### Action item
Pull every line containing "tutorial" from the entries.

★ ★ ★ ★ ★ ★ ★

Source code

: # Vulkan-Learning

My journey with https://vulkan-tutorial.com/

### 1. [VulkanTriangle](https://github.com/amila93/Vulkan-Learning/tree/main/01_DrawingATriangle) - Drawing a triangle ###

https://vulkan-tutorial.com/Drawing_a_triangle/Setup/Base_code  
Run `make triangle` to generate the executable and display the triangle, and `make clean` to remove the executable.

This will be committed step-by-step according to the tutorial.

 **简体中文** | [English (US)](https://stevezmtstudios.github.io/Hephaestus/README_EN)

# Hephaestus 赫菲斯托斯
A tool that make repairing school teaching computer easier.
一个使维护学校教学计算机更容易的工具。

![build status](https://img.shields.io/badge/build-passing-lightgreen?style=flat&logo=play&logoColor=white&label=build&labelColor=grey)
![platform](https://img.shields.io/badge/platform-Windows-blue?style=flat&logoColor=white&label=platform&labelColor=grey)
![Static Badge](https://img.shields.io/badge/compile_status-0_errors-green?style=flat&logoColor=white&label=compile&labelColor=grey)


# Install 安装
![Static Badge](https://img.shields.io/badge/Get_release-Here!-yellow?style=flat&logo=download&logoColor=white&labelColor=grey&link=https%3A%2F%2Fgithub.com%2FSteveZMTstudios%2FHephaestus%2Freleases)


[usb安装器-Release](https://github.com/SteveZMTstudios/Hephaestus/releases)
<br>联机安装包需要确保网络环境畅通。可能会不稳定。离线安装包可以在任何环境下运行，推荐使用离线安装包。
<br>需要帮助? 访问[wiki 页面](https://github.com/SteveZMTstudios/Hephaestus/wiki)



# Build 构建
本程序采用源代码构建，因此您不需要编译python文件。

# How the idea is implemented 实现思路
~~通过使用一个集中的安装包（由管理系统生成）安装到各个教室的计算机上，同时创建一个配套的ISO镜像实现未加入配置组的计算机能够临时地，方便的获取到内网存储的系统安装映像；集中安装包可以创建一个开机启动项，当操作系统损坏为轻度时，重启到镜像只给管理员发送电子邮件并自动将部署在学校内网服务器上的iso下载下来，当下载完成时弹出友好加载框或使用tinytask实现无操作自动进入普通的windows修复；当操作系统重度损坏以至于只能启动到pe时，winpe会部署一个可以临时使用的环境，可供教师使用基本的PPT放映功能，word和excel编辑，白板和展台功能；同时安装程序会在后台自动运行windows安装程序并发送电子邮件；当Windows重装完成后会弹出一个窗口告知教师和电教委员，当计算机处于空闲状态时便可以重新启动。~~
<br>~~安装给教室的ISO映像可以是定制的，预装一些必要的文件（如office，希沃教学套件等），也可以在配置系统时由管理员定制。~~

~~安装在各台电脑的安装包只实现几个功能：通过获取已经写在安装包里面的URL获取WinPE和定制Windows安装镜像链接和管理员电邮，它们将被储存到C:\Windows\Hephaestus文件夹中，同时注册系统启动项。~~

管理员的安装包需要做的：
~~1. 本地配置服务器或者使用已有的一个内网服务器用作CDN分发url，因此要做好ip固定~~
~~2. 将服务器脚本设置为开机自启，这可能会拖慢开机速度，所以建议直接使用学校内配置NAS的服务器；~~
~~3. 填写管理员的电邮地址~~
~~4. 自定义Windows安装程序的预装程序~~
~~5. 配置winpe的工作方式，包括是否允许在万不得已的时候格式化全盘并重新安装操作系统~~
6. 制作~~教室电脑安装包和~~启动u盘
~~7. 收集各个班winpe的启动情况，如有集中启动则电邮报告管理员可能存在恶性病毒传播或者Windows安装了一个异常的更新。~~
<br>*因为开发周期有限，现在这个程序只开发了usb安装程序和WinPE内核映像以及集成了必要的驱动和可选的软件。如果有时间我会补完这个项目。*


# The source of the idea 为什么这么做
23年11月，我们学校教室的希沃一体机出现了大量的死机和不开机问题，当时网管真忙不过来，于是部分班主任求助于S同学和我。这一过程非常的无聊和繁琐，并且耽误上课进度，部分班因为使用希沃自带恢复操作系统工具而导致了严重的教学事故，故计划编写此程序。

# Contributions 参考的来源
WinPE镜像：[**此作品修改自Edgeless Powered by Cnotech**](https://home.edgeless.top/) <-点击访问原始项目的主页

★ ★ ★ ★ ★ ★ ★

### Result for this exercise
My journey with https://vulkan-tutorial.com/
https://vulkan-tutorial.com/Drawing_a_triangle/Setup/Base_code  
This will be committed step-by-step according to the tutorial.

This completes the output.